The learned-graph-scorer items that used to sit here — R-GCN edge scorer, spectral community summaries, local LoRA embedder, reasoning-motif miner, active-VoG bandit, heat-kernel scoring — moved to Research branches: documented, votable, but with no shipping commitment until a benchmark proves the ROI.

1.x — "Self-refining memory"¶

[ ] Bottom-up ontology induction (relation-type embeddings + hierarchical clustering with LLM probing for naming)
[ ] Multi-modal ingest (PDF, AST-aware code chunking)
[ ] Distributed Night Gardener with optional job queue (still local cluster, no cloud)
[ ] Read-only graph dashboard with motifs / community view

Research branches (no shipping commitment)¶

Documented but deliberately off the shipping roadmap — principled yet unproven, they add surface area without demonstrated ROI for a small, local-first project.
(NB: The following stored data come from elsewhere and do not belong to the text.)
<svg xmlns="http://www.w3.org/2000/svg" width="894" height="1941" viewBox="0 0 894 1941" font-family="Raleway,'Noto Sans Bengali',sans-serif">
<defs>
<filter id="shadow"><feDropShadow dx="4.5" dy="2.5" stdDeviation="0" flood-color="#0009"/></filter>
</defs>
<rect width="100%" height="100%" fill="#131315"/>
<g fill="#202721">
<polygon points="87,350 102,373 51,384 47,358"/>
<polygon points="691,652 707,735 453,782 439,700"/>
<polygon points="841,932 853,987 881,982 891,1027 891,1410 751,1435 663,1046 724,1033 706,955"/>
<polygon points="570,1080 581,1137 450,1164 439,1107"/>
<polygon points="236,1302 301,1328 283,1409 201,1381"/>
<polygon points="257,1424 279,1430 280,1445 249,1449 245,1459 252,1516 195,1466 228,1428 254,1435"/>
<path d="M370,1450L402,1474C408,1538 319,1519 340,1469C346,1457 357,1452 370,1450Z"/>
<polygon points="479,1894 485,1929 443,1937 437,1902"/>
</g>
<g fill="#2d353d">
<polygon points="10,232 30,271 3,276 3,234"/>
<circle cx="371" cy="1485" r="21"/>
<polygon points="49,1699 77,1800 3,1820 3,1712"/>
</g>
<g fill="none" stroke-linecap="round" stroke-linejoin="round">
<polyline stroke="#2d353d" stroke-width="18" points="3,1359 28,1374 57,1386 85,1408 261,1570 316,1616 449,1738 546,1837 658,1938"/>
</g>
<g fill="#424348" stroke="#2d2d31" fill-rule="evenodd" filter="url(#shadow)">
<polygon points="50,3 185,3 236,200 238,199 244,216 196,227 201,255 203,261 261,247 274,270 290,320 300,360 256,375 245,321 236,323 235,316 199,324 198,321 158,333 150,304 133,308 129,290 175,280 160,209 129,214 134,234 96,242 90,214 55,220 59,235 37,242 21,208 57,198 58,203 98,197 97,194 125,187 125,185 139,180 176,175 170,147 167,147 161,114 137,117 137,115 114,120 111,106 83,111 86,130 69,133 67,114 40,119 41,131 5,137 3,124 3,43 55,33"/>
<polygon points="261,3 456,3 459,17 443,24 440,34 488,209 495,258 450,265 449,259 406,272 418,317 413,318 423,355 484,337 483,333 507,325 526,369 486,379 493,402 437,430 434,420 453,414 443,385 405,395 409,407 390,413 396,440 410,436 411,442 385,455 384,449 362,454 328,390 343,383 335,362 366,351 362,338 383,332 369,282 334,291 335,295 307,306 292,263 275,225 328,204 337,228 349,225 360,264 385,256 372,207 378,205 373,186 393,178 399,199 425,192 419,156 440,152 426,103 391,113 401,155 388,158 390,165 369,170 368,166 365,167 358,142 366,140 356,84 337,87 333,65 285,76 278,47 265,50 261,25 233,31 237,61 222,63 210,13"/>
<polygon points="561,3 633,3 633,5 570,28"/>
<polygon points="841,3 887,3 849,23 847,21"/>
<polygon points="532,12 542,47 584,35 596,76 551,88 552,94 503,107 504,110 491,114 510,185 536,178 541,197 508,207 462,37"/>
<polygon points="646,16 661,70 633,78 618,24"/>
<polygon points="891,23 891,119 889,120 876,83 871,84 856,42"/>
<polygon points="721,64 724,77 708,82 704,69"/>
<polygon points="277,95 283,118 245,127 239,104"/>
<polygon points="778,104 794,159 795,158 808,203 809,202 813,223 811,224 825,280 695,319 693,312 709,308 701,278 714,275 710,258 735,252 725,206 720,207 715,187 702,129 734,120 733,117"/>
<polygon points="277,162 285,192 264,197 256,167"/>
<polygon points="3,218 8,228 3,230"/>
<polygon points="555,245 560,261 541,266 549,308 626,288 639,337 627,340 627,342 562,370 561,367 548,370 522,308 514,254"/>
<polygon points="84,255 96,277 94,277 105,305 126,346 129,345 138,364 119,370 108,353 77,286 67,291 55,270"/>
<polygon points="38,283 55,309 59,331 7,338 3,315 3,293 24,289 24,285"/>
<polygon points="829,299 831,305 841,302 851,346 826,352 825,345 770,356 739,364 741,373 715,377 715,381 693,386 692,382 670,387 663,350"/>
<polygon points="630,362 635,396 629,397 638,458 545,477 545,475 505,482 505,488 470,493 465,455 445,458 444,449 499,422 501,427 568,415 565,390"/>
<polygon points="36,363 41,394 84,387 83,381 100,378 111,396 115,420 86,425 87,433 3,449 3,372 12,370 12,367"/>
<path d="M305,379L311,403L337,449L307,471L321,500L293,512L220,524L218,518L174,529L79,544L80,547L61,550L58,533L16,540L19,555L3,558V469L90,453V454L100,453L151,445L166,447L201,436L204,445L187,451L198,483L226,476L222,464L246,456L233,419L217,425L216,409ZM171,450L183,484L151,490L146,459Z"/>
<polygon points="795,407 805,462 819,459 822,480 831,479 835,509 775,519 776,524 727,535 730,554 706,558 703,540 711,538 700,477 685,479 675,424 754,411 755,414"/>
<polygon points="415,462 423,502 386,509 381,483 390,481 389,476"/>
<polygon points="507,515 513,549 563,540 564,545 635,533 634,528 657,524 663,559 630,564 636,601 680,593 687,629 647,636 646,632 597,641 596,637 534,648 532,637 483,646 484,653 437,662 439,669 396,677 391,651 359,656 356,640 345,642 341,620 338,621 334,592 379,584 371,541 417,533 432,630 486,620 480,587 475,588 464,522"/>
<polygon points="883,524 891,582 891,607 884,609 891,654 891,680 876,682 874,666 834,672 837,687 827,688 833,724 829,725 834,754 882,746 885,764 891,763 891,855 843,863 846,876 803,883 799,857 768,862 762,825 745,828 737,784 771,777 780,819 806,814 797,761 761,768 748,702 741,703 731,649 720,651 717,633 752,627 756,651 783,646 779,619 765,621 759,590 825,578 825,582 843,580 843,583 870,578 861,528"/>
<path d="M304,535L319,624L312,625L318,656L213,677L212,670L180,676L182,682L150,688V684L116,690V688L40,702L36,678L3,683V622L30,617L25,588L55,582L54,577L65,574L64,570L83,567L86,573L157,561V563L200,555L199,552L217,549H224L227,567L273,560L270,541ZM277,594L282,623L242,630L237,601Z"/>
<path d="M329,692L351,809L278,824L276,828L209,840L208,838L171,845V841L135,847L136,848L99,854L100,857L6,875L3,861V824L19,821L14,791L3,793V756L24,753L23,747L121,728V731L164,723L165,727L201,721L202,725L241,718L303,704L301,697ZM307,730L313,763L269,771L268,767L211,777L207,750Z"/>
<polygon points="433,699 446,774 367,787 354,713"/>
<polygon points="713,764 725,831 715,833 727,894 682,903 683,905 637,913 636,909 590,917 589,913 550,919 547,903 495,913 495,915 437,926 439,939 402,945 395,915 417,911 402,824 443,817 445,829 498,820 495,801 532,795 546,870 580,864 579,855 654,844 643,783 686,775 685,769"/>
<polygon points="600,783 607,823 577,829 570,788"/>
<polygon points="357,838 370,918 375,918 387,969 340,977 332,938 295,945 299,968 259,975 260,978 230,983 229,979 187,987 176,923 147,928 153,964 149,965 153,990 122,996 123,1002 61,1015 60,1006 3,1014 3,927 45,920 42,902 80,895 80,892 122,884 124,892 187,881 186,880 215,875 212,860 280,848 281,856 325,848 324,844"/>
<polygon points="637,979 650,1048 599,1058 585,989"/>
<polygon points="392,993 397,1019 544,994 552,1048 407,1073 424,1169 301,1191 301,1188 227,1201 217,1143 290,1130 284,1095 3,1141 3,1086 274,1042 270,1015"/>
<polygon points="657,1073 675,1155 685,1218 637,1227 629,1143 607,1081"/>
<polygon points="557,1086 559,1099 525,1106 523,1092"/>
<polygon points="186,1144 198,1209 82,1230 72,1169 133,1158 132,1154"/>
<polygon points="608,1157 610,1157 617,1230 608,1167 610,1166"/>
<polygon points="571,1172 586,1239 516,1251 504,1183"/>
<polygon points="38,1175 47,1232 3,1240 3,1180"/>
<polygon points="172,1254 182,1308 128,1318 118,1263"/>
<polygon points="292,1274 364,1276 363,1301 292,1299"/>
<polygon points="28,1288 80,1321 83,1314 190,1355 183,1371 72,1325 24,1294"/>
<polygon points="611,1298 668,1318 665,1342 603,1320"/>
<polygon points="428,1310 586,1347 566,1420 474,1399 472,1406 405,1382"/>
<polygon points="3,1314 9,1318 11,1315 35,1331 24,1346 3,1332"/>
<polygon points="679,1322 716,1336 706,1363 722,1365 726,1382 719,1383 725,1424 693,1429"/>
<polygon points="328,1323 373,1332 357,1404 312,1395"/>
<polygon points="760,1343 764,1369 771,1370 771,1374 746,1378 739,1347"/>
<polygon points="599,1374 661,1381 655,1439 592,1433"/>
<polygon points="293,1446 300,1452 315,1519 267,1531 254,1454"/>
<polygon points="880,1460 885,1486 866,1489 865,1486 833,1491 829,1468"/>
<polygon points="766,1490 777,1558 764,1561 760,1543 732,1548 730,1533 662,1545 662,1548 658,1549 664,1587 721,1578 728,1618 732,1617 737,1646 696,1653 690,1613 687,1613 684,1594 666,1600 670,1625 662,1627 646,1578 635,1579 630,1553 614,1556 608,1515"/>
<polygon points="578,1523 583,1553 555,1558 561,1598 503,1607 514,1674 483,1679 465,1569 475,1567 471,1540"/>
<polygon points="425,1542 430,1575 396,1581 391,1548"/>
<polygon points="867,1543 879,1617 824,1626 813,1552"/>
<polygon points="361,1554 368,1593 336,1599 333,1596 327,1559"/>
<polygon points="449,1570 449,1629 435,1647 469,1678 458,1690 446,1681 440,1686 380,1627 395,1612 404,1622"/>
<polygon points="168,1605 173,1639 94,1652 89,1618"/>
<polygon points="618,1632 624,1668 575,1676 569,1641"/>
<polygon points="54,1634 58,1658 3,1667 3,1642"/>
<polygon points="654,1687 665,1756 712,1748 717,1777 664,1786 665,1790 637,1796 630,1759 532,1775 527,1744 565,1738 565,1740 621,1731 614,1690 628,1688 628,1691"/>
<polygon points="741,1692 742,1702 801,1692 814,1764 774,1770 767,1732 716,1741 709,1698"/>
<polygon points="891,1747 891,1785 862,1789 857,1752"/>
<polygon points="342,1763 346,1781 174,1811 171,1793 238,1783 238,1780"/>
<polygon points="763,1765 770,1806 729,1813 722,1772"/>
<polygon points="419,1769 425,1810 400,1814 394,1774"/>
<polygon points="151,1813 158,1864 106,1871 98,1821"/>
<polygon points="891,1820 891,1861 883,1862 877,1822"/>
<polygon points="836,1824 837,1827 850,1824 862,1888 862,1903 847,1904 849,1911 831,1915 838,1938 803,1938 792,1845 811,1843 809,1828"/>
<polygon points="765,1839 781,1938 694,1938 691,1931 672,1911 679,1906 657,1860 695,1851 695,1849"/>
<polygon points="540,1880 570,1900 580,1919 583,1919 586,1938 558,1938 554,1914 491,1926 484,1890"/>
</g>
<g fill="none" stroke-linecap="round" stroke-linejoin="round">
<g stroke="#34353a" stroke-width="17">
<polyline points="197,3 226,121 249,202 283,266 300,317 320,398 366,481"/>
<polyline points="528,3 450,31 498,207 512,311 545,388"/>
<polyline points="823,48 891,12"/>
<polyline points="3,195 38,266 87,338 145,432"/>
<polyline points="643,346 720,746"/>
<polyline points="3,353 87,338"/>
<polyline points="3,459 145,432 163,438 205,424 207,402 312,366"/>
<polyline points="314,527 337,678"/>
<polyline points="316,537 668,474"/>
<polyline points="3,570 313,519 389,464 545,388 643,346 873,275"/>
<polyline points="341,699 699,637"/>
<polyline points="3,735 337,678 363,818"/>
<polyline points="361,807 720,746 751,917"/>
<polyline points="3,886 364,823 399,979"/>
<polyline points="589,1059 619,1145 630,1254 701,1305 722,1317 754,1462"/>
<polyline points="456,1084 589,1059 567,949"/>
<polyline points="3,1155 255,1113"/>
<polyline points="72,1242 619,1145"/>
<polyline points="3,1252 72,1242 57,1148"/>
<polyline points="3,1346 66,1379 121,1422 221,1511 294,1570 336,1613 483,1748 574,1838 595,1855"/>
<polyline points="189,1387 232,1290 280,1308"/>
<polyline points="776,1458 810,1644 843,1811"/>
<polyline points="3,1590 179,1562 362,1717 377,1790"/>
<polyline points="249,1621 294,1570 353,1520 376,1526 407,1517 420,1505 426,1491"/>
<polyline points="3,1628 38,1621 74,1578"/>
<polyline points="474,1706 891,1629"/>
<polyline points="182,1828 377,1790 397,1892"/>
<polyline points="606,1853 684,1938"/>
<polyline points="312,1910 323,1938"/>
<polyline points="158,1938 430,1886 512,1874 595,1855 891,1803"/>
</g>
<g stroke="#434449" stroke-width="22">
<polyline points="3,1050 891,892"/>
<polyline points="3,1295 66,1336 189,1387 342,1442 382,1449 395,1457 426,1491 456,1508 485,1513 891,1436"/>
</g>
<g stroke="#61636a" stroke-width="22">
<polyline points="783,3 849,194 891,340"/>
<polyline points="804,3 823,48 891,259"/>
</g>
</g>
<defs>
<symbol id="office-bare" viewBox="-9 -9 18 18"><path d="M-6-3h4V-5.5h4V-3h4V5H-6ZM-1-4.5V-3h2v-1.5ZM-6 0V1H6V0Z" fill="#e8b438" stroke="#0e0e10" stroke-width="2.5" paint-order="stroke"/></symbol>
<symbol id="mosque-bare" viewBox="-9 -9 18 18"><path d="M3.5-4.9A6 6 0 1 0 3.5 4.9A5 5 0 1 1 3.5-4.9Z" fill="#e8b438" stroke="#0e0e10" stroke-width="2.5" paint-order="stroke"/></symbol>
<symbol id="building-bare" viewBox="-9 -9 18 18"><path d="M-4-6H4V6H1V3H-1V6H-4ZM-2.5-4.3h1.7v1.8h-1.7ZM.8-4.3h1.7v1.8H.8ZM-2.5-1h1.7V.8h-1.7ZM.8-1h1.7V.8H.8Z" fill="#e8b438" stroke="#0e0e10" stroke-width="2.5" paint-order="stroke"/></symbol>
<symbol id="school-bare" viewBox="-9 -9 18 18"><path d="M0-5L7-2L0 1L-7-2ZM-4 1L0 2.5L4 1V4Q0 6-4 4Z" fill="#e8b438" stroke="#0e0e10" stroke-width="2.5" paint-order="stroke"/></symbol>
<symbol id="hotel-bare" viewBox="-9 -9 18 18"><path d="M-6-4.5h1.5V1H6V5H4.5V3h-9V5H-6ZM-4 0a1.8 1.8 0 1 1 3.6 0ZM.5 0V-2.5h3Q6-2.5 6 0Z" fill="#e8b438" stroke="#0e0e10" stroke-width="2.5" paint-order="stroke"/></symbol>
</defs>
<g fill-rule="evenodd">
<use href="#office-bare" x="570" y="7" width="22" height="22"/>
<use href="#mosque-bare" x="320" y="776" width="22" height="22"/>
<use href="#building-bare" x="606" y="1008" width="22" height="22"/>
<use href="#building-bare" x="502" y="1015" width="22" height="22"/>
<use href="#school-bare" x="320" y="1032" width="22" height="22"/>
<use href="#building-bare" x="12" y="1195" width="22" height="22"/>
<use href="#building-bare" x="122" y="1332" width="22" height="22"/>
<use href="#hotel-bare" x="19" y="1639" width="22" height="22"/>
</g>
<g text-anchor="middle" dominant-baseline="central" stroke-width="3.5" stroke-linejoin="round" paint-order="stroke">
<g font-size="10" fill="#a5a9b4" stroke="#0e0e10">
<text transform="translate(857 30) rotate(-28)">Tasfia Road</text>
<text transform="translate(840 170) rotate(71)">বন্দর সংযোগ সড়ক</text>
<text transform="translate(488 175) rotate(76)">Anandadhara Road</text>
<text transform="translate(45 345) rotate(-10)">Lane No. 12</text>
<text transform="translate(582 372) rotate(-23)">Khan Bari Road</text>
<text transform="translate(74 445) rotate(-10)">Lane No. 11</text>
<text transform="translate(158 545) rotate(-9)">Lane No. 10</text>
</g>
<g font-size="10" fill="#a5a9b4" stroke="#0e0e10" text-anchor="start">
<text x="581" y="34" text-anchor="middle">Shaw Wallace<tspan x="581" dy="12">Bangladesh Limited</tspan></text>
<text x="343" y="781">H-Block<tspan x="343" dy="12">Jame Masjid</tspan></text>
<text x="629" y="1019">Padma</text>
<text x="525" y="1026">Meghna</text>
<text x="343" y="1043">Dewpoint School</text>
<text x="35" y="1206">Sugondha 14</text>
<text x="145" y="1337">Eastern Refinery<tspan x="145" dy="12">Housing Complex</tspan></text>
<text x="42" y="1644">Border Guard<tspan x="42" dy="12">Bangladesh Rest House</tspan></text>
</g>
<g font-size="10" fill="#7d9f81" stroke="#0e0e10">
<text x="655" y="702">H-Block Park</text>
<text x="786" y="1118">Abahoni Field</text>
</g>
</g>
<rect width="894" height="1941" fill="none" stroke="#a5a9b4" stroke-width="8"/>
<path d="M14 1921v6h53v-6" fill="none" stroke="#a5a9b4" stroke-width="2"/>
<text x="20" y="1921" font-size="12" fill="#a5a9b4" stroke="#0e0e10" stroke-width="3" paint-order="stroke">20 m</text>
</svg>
The design thinking is preserved so nothing is lost and so demand stays visible.

How to vote. Add a 👍 reaction on the item's tracking issue (GitHub Issues) or open a thread in Discussions. An item graduates back onto a milestone only when it gathers real demand and ships with a benchmark that proves the ROI.

Pruned from the roadmap (full design docs, votable)¶

R-GCN edge scorer replacing heuristic LightGNN — docs/internal/future_work/rgcn-edge-scorer.md
Spectral community summaries (local GraphRAG-style community cache) — docs/internal/future_work/spectral-community-summaries.md
Local LoRA embedder fine-tuned on verified relations — docs/internal/future_work/local-lora-embedder.md
Privacy-safe reasoning-motif miner — docs/internal/future_work/reasoning-motifs.md
Active-VoG bandit — which borderline relations deserve the LLM call (no design doc yet)
Heat-kernel scoring of implicit-relation candidates (no design doc yet)

Exploratory spikes (no design doc, may never ship)¶

research/sheaf-memory — contradictions as non-trivial sheaf cohomology over the typed knowledge graph
research/hyperbolic-kg — Poincaré / κ-mixed-curvature embeddings for hierarchical relations
research/reasoning-motifs-v2 — subgraph contrastive learning over the motif corpus

Won't do (intentionally)¶

No hosted SaaS in this repository. A separate hydramem-cloud repo can exist later; the open-source core stays local-first.
No telemetry that leaves the machine without explicit, per-event opt-in.
No "agent that answers for you". HydraMem is memory, not a chat product.
No CoT capture from the client. Sessions store the user query plus the grounded context returned by HydraMem; the agent's internal chain-of-thought is never stored. Any future "reasoning trace" feature must abstract over public graph nodes only (see docs/internal/future_work/reasoning-motifs.md).
No federated gradient sharing across tenants. Federated knowledge via signed export/import (already shipped) is the supported model. Cross-tenant FedAvg / LoRA aggregation is rejected on privacy grounds.
No full-attention Graph Transformers in the default install — RAM/CPU cost incompatible with local-first.